I’ve been hearing the term ‘nacho’ frequently in conversations about step parenting, and I’m trying to understand its meaning. From what I understand, it relates to establishing boundaries and defining your role as a stepparent. I’m curious about how this concept plays out in everyday situations.
For those of you who are stepparents, how do you interpret ‘nacho’? Does it really mean allowing the biological parent to take the lead without overstepping? I can imagine it must be challenging to navigate family dynamics, especially regarding discipline and involvement with the kids.
Have any of you tried this approach? What worked for you, and what didn’t? I’d love to hear your stories!

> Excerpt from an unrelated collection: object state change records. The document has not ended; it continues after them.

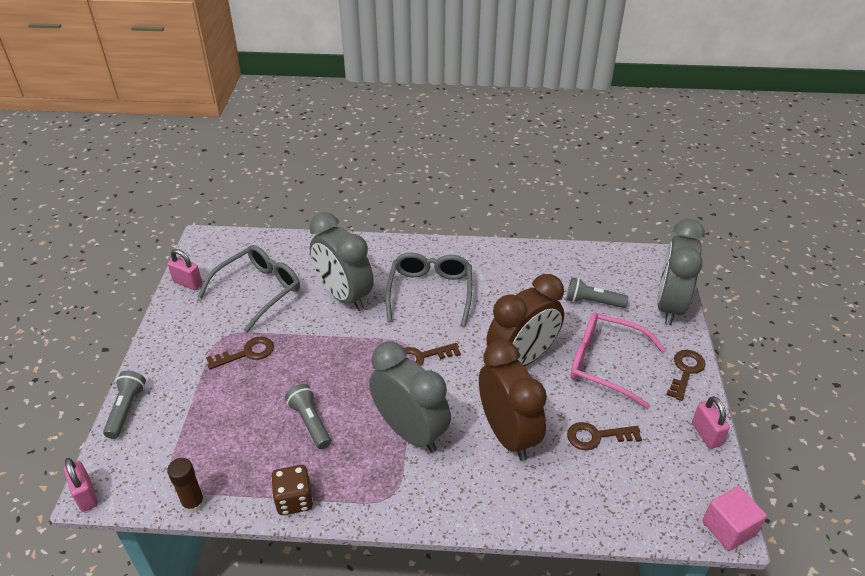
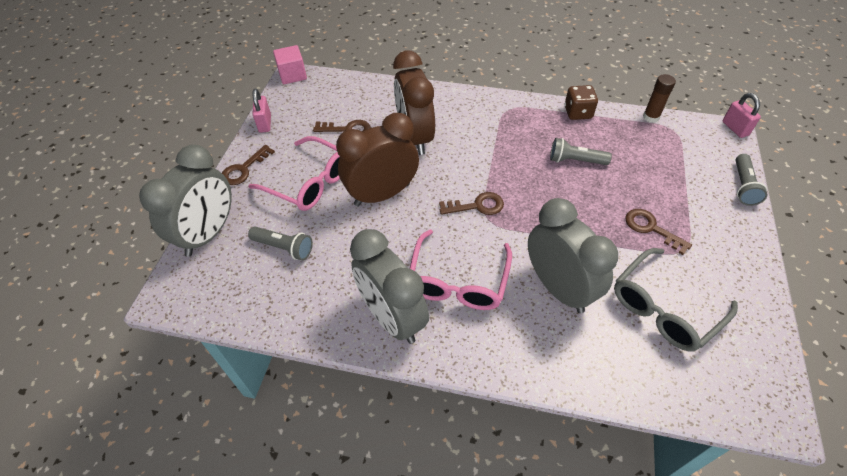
camera: 170 degrees left, 10 degrees up
(188, 283) = (761, 332): pink padlock -> none
(247, 353) = (651, 228): brown key -> brown key turned 60 degrees clockwise
(310, 422) = (575, 161): grey flashlight -> grey flashlight turned 120 degrees clockwise
(410, 431) = (492, 146): grey clock -> grey clock (392, 318)
(430, 291) = (457, 282): grey glasses -> pink glasses

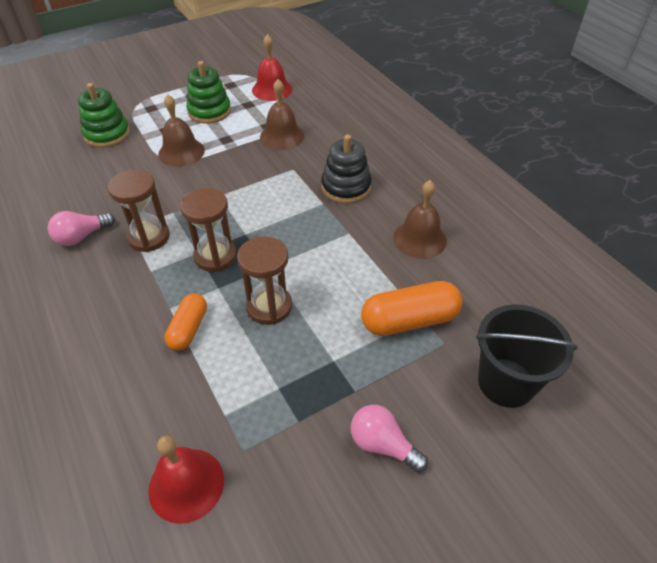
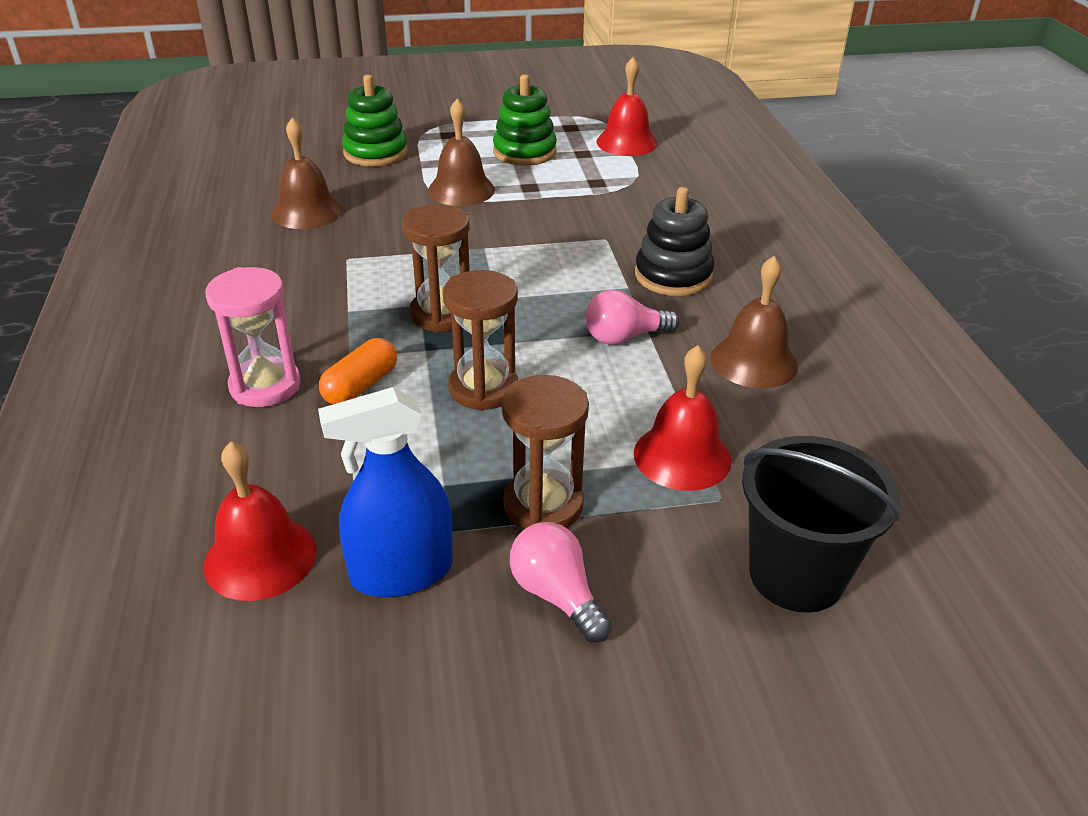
camera: 20 degrees right, 10 degrees down
(82, 237) = (282, 255): pink light bulb -> pink light bulb (624, 337)
(123, 348) = (265, 386): none -> pink hourglass
(149, 237) = (366, 274): brown hourglass -> brown hourglass (543, 505)
(282, 136) = (611, 198): brown bell -> brown bell (307, 211)
(283, 462) = (402, 572): none -> blue spray bottle
(409, 320) = (682, 456): orange capsule -> red bell

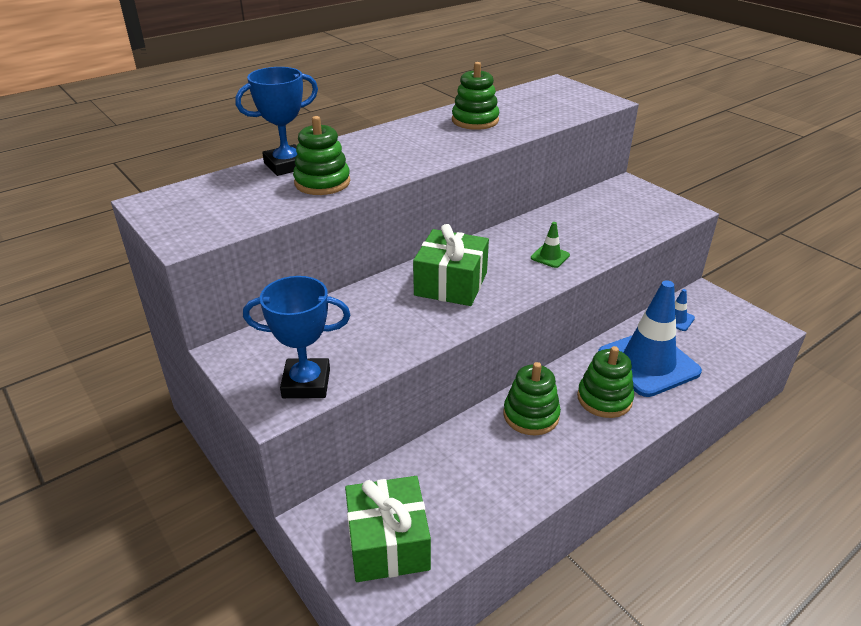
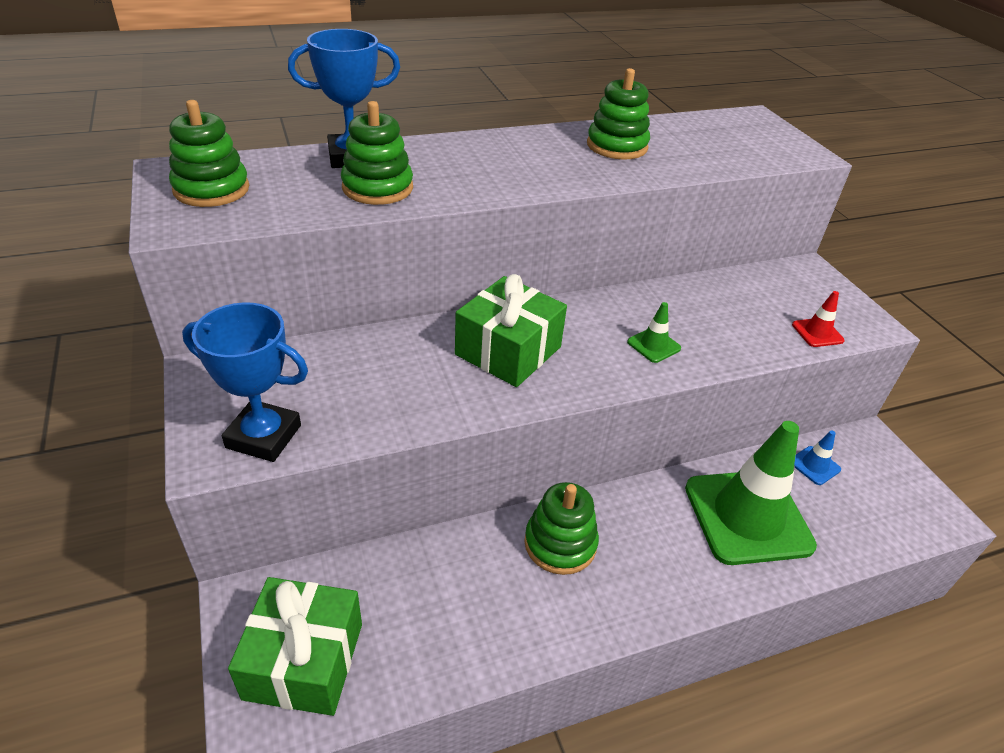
camera: 15 degrees right, 5 degrees up
(604, 399) = (665, 549): green stacking toy -> green stacking toy (211, 189)
(648, 363) = (747, 516): blue traffic cone -> green traffic cone
(653, 223) = (817, 333): none -> red traffic cone

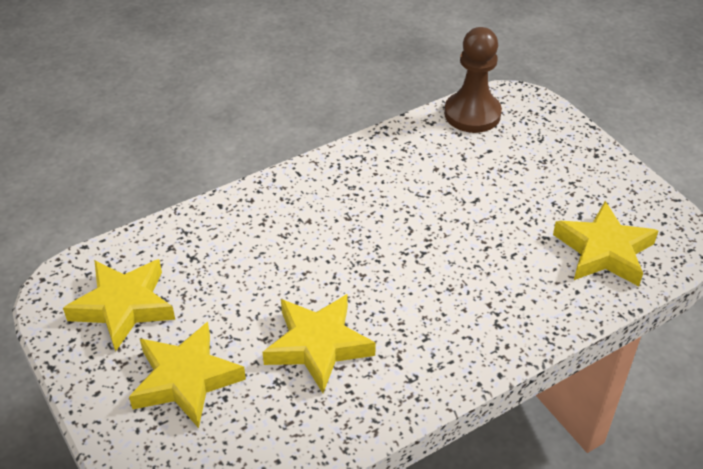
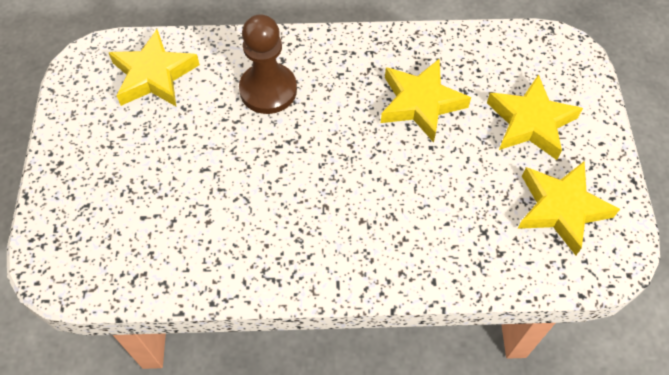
camera: 150 degrees left, 15 degrees up
(472, 114) = (115, 272): brown pawn -> brown pawn (268, 90)

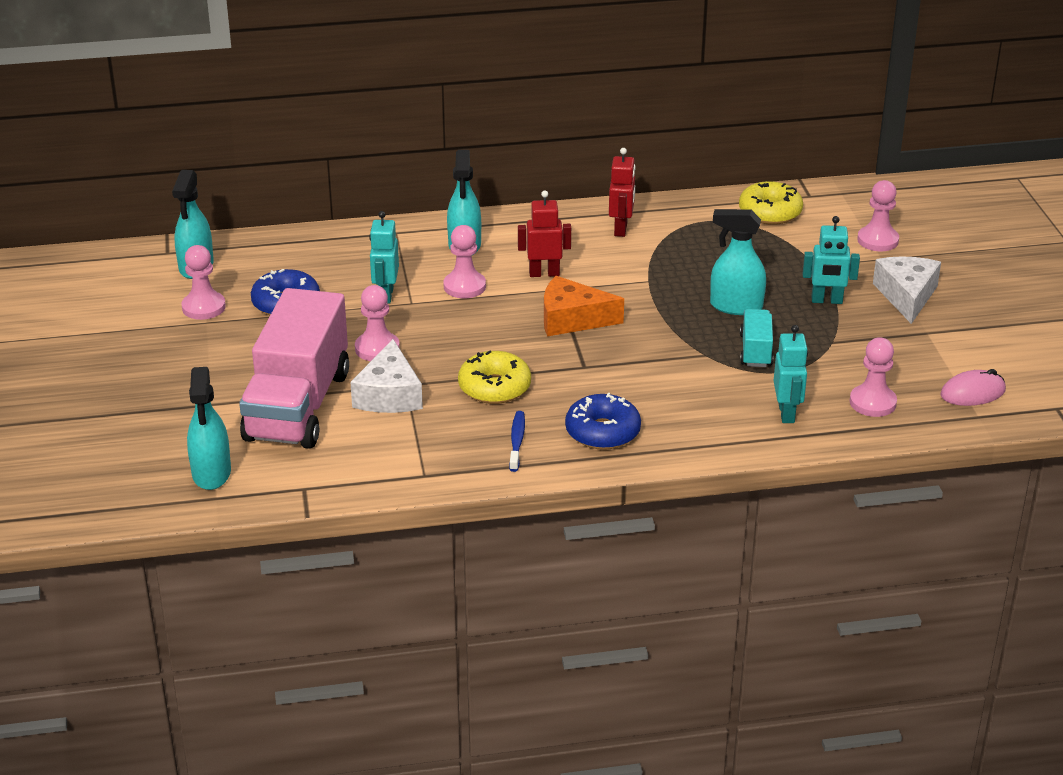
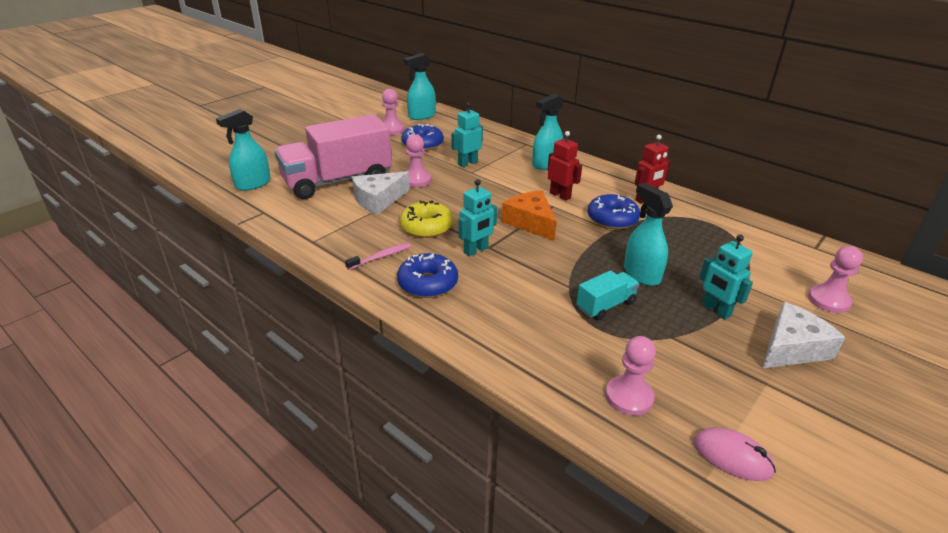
camera: 50 degrees right, 0 degrees up
(464, 286) = (509, 179): pink pawn -> none
(517, 441) = (381, 257): blue toothbrush -> pink toothbrush
(630, 269) = (612, 219): none -> blue donut
(770, 212) = (765, 241): yellow donut -> none
(787, 413) = (552, 355): turquoise robot -> turquoise robot (476, 250)

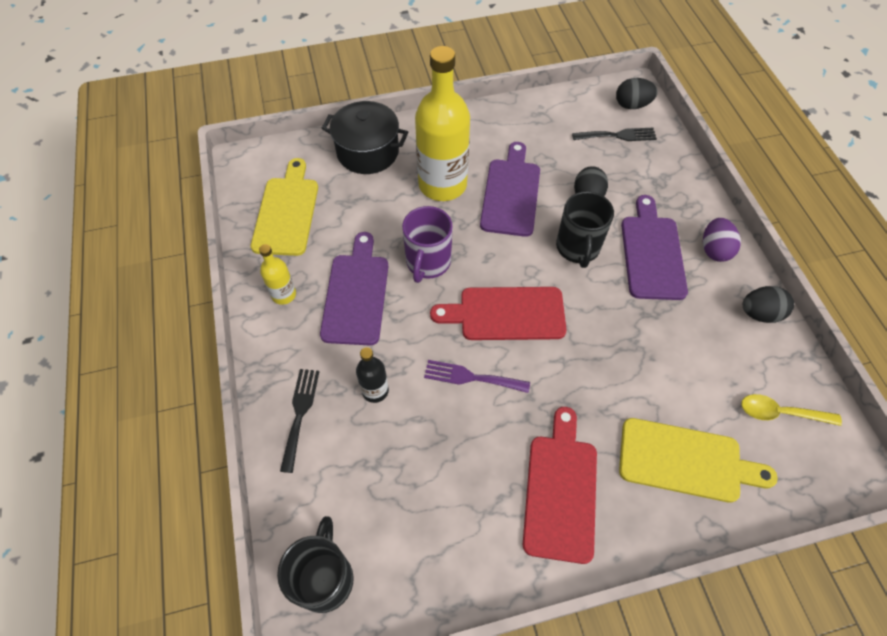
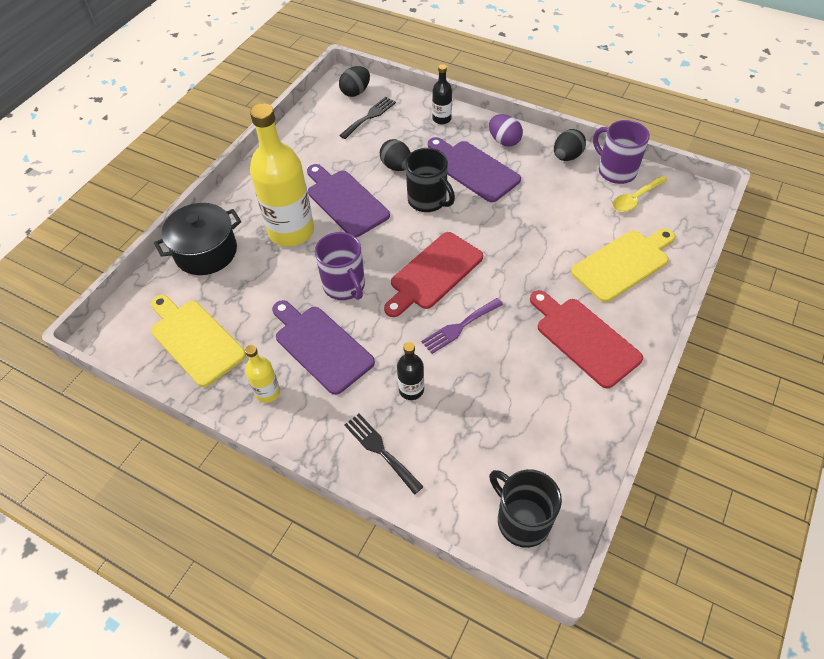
camera: 45 degrees left, 5 degrees down
(680, 185) = (442, 119): none -> black bottle
(794, 369) = (615, 171): none -> purple mug

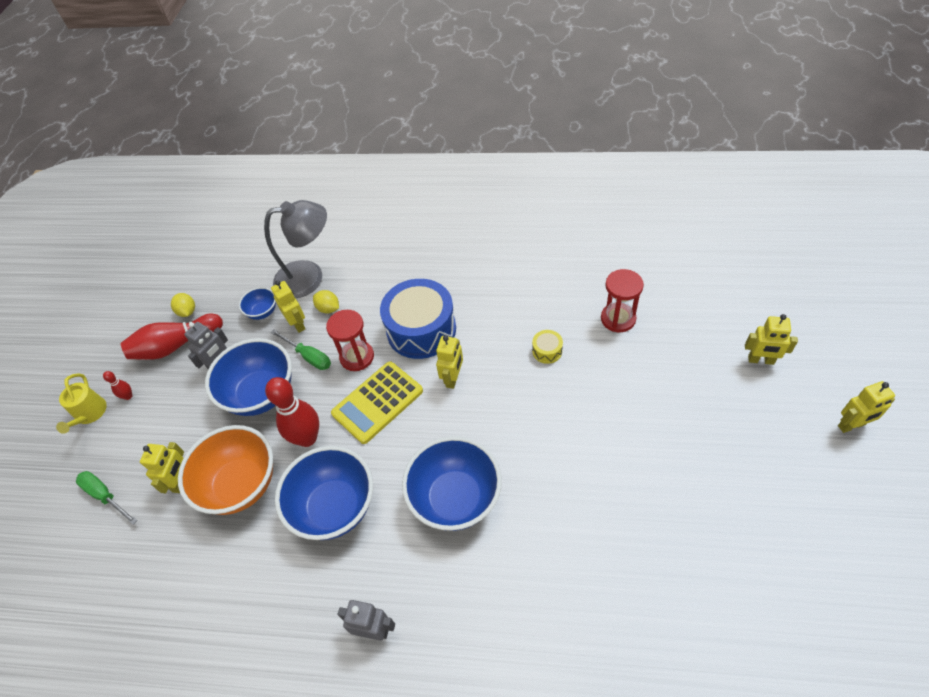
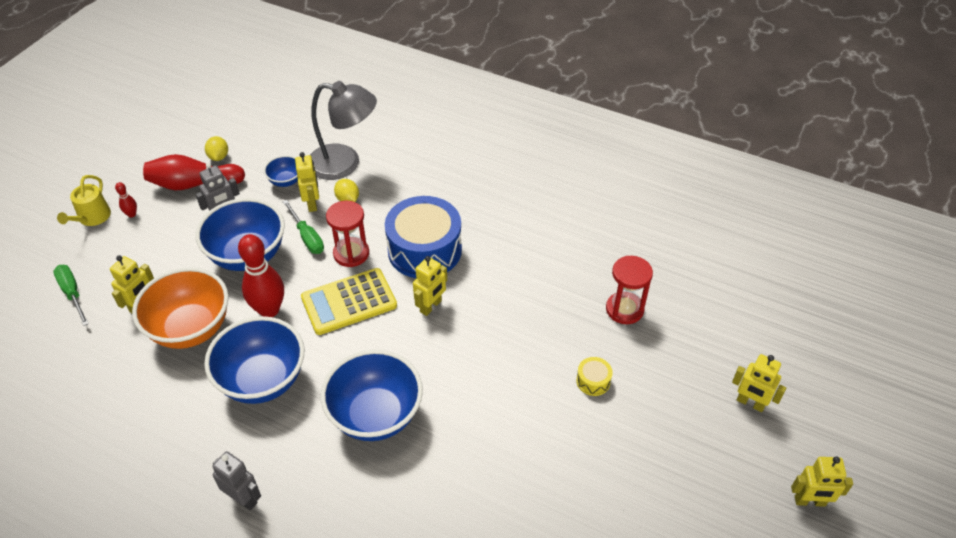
camera: 15 degrees right, 5 degrees down
(547, 351) = (536, 314): yellow drum -> yellow drum (593, 381)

‘Nacho’ can definitely be tricky! For me, it meant stepping back a bit during family activities and leaving decisions to my partner, especially when it came to discipline. It helped reduce tension and made the kids more comfortable. But sometimes, I found myself stepping in anyway because certain situations just felt wrong to ignore. It’s all about finding that balance, I guess.
Nacho parenting is all about letting the bio parent handle things without feeling like you have to step in all the time. It can definitely make things smoother, especially during discipline. In my experience, it helped to just focus on building a good relationship with the kids instead of trying to be the “parent.” What do you think? Would you feel comfortable with that approach?